This is an automated email from the ASF dual-hosted git repository.

sbp pushed a commit to branch sbp
in repository https://gitbox.apache.org/repos/asf/tooling-trusted-releases.git


The following commit(s) were added to refs/heads/sbp by this push:
     new 554490a0 Search for license and notice files recursively in binary 
archives
554490a0 is described below

commit 554490a06ff9bad706cffdb5aa50185b0ca8c478
Author: Sean B. Palmer <[email protected]>
AuthorDate: Wed Mar 18 16:11:01 2026 +0000

    Search for license and notice files recursively in binary archives
---
 atr/tasks/checks/license.py       | 146 ++++++++++++++++++++++++++++----------
 tests/unit/test_checks_license.py |  87 +++++++++++++++++++++--
 2 files changed, 190 insertions(+), 43 deletions(-)

diff --git a/atr/tasks/checks/license.py b/atr/tasks/checks/license.py
index 722e160f..7946b0b2 100644
--- a/atr/tasks/checks/license.py
+++ b/atr/tasks/checks/license.py
@@ -81,9 +81,11 @@ INCLUDED_PATTERNS: Final[list[str]] = [
 # Release policy fields which this check relies on - used for result caching
 INPUT_POLICY_KEYS: Final[list[str]] = ["license_check_mode", 
"source_excludes_lightweight"]
 INPUT_EXTRA_ARGS: Final[list[str]] = ["is_podling"]
-CHECK_VERSION_FILES: Final[str] = "3"

Problem set -
1. Rewrite the part of the commit email starting at "commit 554490a06ff9bad706cffdb5aa50185b0ca8c478" and ending at "insertions(+), 43 deletions(-)", swapping "recursively" for "iteratively".
2. How many insertions and deletions does the commit email report in total?
3. Summarize the commit email in two sentences.
Rely on the commit email alone for this work.

Information supplied -
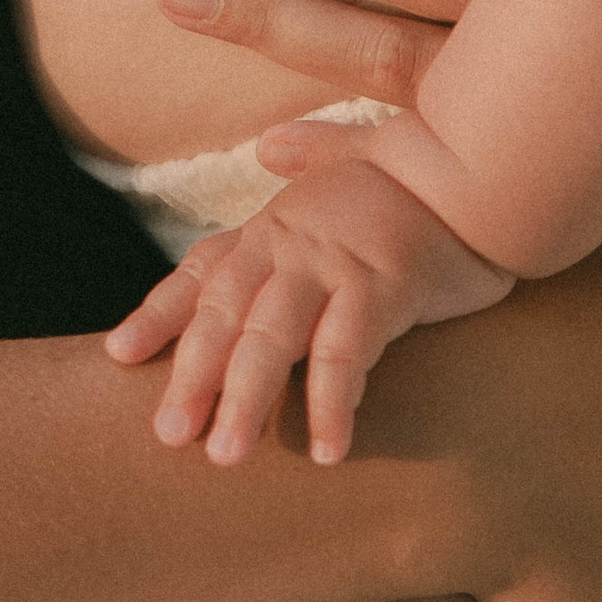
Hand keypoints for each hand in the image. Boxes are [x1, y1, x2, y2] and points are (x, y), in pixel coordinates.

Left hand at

Solutions -
1.
commit 554490a06ff9bad706cffdb5aa50185b0ca8c478
Author: Sean B. Palmer <[email protected]>
AuthorDate: Wed Mar 18 16:11:01 2026 +0000

    Search for license and notice files iteratively in binary archives
---
 atr/tasks/checks/license.py       | 146 ++++++++++++++++++++++++++++----------
 tests/unit/test_checks_license.py |  87 +++++++++++++++++++++--
 2 files changed, 190 insertions(+), 43 deletions(-)

2. 190 insertions and 43 deletions.

3. A commit authored by Sean B. Palmer was pushed to the sbp branch of the tooling-trusted-releases repository, making the check search for license and notice files recursively in binary archives. It changed two files, atr/tasks/checks/license.py and tests/unit/test_checks_license.py, with 190 insertions and 43 deletions.